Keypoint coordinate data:
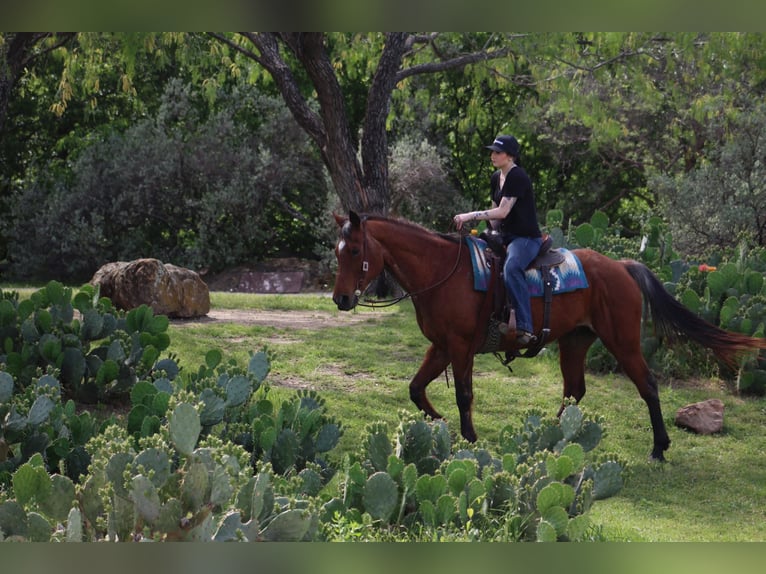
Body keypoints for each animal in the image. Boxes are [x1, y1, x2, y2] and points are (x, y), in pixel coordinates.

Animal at [331, 211, 766, 461]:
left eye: (353, 250)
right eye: (336, 250)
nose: (341, 298)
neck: (443, 271)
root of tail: (622, 266)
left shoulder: (460, 346)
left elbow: (463, 395)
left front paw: (469, 437)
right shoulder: (440, 346)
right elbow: (416, 388)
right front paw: (439, 424)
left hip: (622, 342)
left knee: (647, 385)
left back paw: (659, 447)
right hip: (575, 341)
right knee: (575, 390)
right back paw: (552, 438)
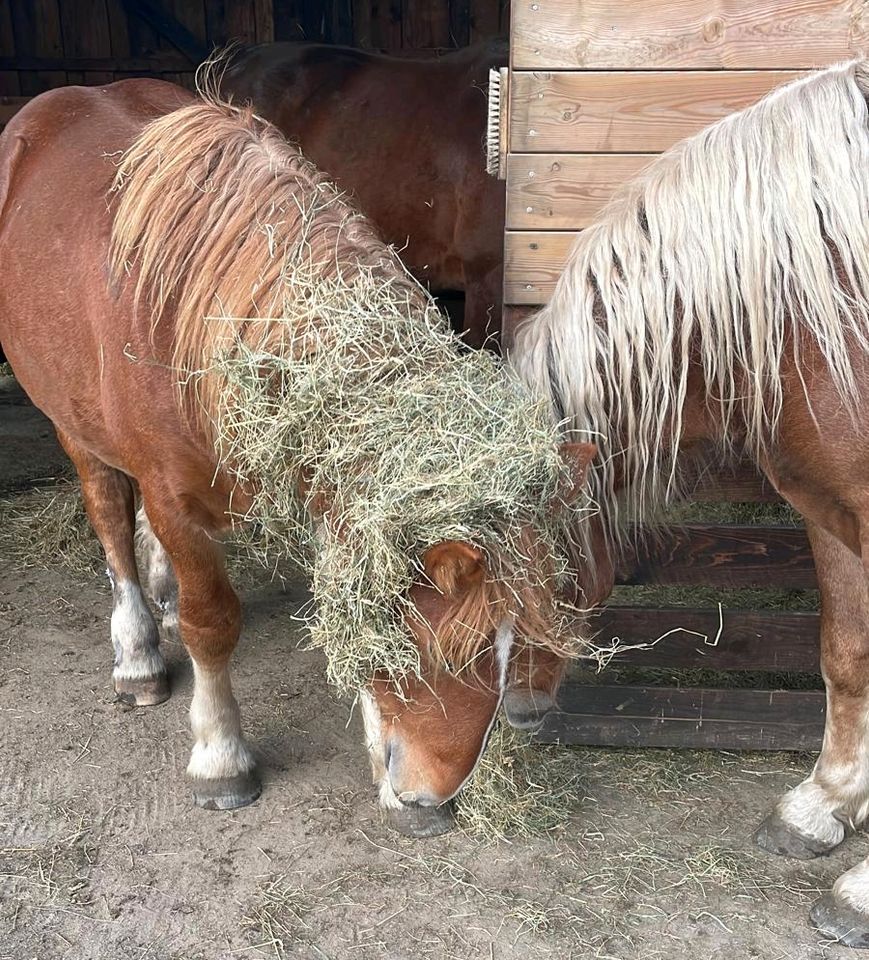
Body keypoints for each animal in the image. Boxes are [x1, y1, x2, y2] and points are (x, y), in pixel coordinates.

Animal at [0, 79, 588, 836]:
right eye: (442, 652)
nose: (431, 800)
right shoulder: (171, 494)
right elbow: (212, 623)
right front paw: (221, 758)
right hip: (71, 423)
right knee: (108, 516)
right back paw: (137, 654)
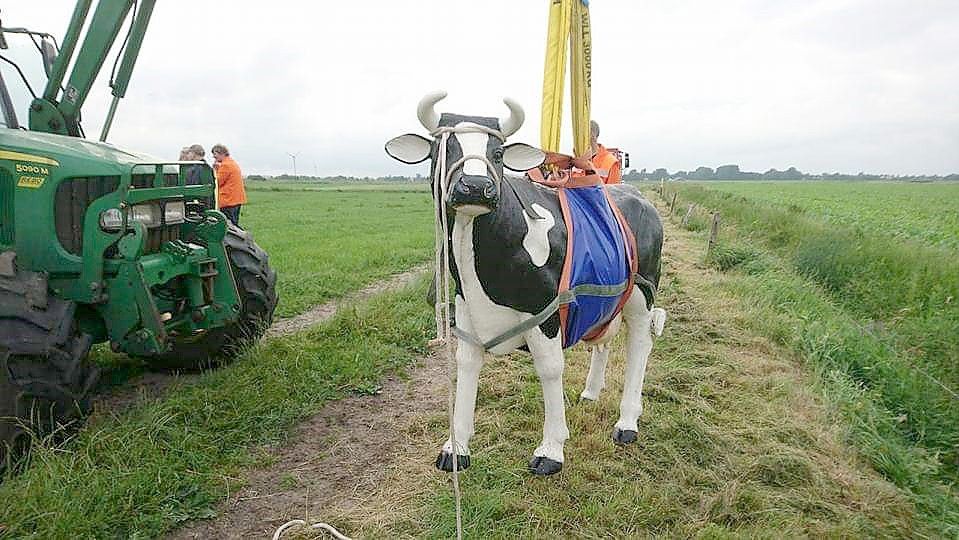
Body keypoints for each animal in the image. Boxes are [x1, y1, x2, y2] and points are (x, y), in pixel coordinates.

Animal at [386, 93, 664, 476]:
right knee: (604, 339)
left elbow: (549, 369)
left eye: (498, 153)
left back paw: (627, 422)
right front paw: (456, 447)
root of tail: (635, 194)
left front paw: (551, 449)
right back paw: (591, 392)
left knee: (640, 343)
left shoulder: (544, 309)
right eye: (443, 149)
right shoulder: (466, 305)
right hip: (610, 297)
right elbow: (466, 364)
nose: (475, 186)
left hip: (642, 290)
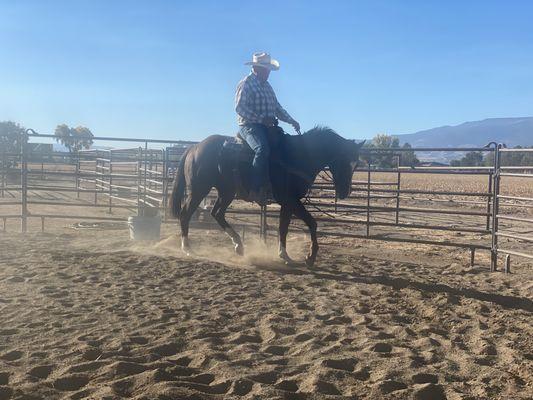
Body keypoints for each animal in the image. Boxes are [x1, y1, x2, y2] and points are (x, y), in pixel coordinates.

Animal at [168, 126, 364, 268]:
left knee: (217, 213)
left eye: (356, 165)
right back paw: (188, 248)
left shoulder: (288, 203)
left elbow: (283, 228)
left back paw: (239, 245)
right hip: (199, 189)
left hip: (226, 192)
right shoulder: (290, 200)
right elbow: (312, 223)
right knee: (186, 214)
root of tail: (193, 148)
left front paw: (285, 256)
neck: (298, 155)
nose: (345, 192)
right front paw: (310, 257)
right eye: (343, 161)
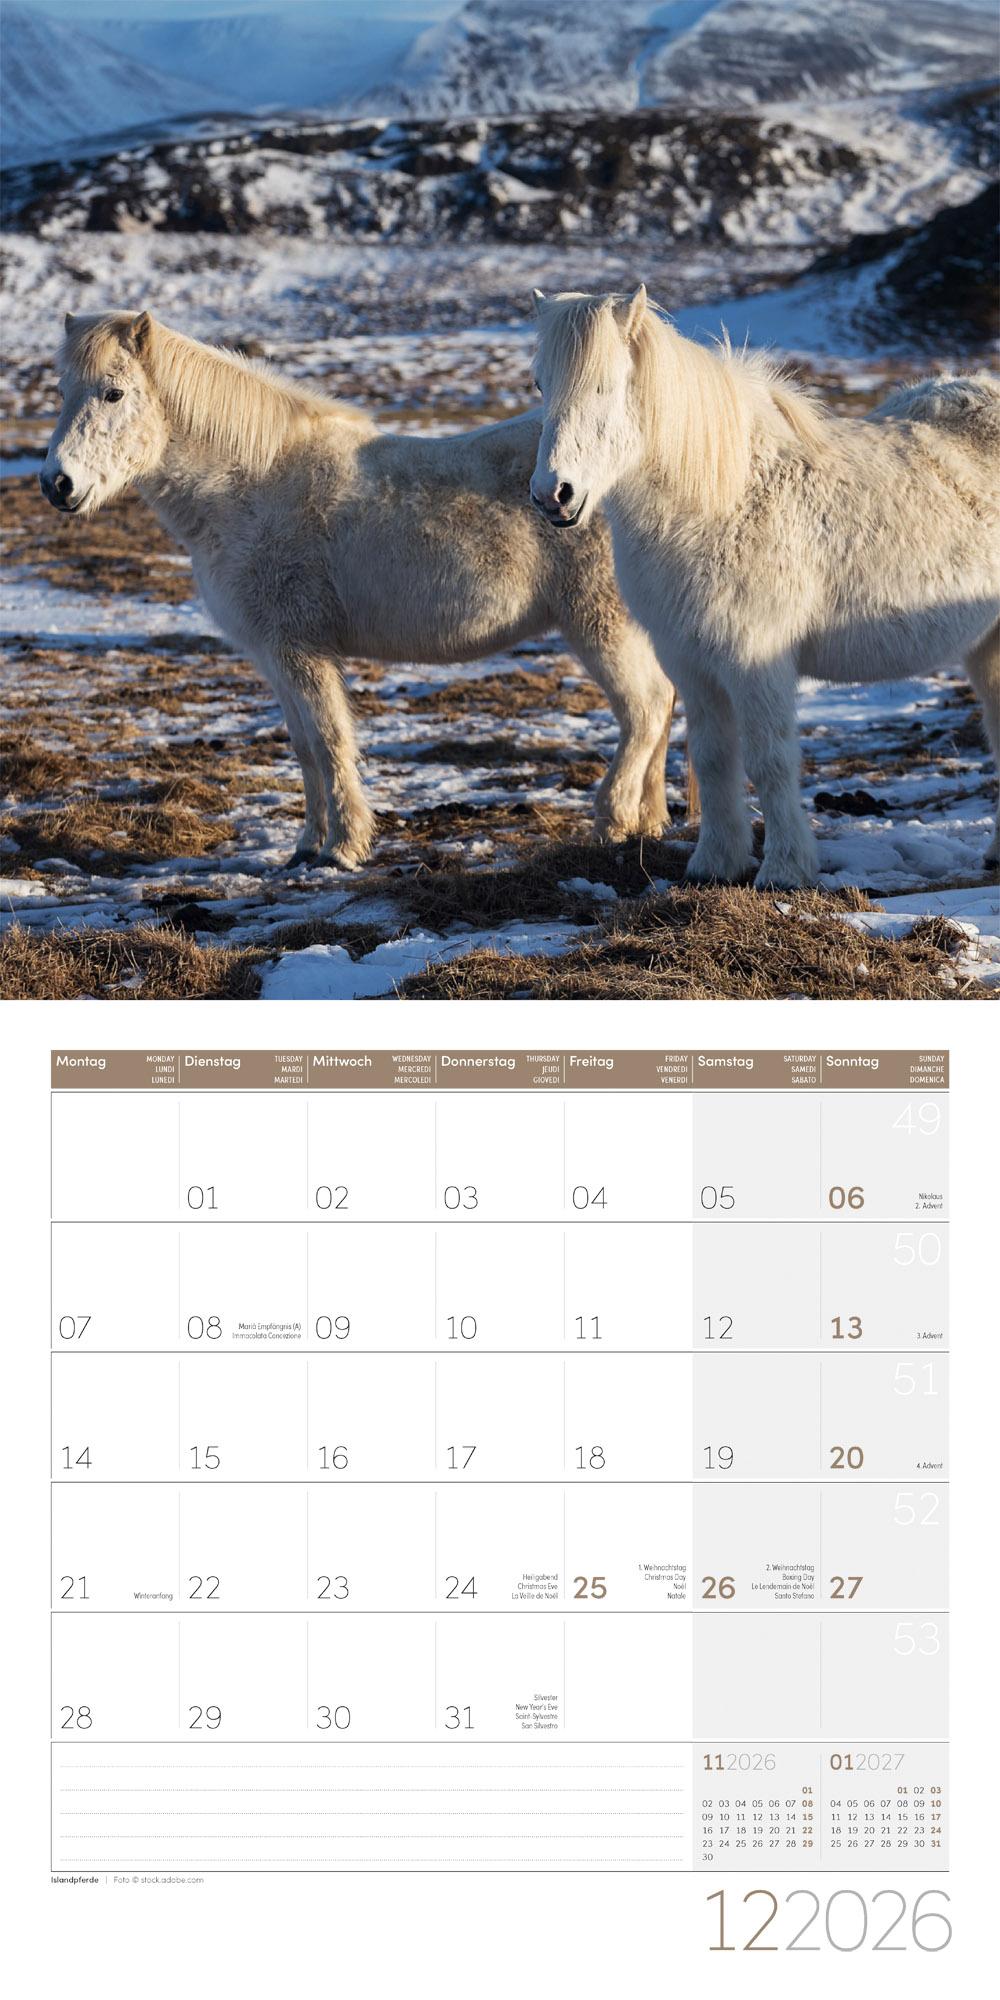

Task statement: Restate word for word every line from the one with "right shoulder: (171, 494)" up to and including the one with "right hip: (199, 189)" in the records above, minus the pictures.

Reply to the exercise:
right shoulder: (171, 494)
right elbow: (212, 623)
right front paw: (221, 758)
right hip: (71, 423)
right knee: (108, 516)
right back paw: (137, 654)
Body keypoints for each animal in the image. Boxes are [x1, y1, x2, y2] and points are (x, y), in pixel coordinates.

Animal at [386, 93, 664, 476]:
right knee: (604, 339)
left elbow: (549, 369)
left eye: (498, 153)
left back paw: (627, 422)
right front paw: (456, 447)
root of tail: (635, 194)
left front paw: (551, 449)
right back paw: (591, 392)
left knee: (640, 343)
left shoulder: (544, 309)
right eye: (443, 149)
right shoulder: (466, 305)
right hip: (610, 297)
right elbow: (466, 364)
nose: (475, 186)
left hip: (642, 290)
Body keypoints for each animal in the image. Boxes are [x1, y1, x2, y2] and points are (x, y), in pixel coordinates.

Animal at [168, 126, 364, 268]:
left knee: (217, 213)
left eye: (356, 165)
right back paw: (188, 248)
left shoulder: (288, 203)
left elbow: (283, 228)
left back paw: (239, 245)
right hip: (199, 189)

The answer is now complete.